Cette recherche comporte certaines limites quant au nombre d’individus interrogés et par rapport à la diversité des données : il aurait été intéressant de recueillir les propos des participantes et participants, sous la forme de dessins, immédiatement après la fin des activités en plus de l’entrevue individuelle.

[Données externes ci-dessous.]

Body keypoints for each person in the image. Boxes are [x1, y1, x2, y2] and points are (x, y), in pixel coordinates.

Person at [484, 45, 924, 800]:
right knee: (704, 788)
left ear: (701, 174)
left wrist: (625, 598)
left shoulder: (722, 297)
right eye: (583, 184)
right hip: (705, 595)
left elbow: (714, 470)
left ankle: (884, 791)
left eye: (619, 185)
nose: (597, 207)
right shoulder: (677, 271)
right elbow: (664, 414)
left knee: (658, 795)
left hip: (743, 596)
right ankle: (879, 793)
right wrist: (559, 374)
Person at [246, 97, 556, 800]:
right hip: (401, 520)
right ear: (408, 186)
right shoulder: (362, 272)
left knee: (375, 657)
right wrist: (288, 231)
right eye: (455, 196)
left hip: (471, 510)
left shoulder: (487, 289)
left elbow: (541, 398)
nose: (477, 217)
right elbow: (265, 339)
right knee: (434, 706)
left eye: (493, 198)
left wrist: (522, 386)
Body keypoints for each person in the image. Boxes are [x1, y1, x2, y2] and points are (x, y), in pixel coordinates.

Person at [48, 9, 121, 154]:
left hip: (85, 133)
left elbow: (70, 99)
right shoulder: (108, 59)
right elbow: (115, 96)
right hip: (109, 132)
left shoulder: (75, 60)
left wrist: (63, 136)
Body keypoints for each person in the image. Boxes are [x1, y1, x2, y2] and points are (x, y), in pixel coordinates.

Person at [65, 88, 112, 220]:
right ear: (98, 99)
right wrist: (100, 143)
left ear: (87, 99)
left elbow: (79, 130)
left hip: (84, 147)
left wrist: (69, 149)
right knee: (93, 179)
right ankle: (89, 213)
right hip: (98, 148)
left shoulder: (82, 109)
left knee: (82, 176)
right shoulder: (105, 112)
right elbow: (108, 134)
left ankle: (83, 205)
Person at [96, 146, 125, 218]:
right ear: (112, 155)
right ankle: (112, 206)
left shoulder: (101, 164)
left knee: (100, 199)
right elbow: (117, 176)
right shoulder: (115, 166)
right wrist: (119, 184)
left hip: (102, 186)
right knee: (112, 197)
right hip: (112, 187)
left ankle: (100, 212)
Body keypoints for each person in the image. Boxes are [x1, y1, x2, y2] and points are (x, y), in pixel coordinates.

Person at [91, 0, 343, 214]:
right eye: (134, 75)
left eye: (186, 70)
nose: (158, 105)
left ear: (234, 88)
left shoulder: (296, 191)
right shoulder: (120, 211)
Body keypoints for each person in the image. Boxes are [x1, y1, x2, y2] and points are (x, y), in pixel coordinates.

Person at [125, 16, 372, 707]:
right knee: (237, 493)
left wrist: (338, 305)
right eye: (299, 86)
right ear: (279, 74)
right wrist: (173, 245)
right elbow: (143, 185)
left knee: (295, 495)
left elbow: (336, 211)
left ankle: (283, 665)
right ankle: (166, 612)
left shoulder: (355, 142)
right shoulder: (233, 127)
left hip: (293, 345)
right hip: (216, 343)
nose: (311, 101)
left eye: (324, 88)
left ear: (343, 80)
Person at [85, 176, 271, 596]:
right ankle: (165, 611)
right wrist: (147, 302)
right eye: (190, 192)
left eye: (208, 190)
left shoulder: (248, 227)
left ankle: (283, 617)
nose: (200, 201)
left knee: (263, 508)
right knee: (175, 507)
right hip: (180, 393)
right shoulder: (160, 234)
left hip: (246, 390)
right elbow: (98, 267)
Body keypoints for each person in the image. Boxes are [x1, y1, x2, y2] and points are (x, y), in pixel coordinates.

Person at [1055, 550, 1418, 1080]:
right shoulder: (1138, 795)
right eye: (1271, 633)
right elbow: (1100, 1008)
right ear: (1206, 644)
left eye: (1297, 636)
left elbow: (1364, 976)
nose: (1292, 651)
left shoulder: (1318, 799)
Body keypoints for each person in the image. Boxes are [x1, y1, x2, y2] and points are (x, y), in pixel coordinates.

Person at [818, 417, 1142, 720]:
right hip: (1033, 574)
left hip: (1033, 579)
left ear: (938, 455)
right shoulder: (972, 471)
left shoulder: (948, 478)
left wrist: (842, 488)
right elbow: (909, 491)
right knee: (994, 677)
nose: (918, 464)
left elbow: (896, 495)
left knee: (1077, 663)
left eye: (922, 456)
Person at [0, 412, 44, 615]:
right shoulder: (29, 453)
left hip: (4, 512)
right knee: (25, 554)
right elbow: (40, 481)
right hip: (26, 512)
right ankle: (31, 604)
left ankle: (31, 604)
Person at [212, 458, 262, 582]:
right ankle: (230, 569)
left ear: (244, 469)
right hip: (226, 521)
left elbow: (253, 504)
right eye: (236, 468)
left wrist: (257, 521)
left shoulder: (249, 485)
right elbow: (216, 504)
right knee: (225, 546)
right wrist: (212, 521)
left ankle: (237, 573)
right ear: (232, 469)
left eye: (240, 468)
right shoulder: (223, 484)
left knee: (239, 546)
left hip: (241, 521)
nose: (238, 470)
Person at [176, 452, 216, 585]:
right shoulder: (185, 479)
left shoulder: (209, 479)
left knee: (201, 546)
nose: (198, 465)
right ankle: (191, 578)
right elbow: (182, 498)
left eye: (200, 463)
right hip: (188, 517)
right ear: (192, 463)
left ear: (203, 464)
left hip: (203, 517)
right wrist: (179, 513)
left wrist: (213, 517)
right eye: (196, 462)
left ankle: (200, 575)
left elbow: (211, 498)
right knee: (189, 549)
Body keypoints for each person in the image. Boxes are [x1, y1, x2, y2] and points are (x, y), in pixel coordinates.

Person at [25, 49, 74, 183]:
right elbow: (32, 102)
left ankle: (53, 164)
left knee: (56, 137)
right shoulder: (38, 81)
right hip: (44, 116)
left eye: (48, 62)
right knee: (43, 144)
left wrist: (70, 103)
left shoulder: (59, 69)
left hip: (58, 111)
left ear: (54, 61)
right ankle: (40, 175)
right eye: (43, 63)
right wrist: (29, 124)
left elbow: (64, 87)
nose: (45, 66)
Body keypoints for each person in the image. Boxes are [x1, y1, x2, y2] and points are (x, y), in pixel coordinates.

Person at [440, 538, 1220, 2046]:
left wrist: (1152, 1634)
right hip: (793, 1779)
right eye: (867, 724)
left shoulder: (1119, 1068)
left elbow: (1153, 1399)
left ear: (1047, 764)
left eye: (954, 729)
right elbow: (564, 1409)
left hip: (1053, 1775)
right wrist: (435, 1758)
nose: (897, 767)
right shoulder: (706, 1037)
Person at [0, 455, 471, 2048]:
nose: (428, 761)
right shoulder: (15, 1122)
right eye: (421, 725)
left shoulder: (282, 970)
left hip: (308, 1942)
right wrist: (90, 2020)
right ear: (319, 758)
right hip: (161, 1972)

Nonobstant ces limites, cette recherche suscite une réflexion par rapport à la possibilité de favoriser une relation adolescents-environnement en ciblant, dans les activités d’ERE, les types de mises en situation qui permettent de retisser le lien. Des activités d’éducation relative à l’environnement pourraient être élaborées en tenant compte des dimensions cognitive, affective, comportementale et communautaire. De plus, la création d’espaces permettant au jeune de s’éveiller et de se rendre disponible au milieu naturel semble être un aspect à ne pas négliger dans l’élaboration d’un programme d’activités éducatives. Les éléments jeu, plaisir et sentiment d’efficacité (correspondant à l’information reçue) semblent aussi être des atouts importants. Les programmes d’éducation relative à l’environnement pour les adolescents pourraient donc adopter la forme de multiples aventures durant lesquelles ceux-ci auraient l'occasion d’apprendre que le milieu naturel leur apporte calme et sérénité et que l’accomplissement d’actions environnementales confirme leur capacité de mener à bien des projets d’action avec d’autres jeunes. On répondrait ici aux besoins typiques de cet âge : besoins de calme, de défis, d’identification à un groupe et de rencontres sociales. On assurerait la création ou le renforcement du lien avec l’environnement et on pourrait assister éventuellement à un engagement plus profond dans la défense de la qualité du milieu.

Ces types d’activités, sans provoquer nécessairement un engagement durable et profond envers l’environnement, susciteraient des moments de rencontre positifs avec le milieu naturel. Le désir d’action environnementale pourrait éventuellement se développer, à moyen ou à long terme, grâce à la multiplication de ces moments.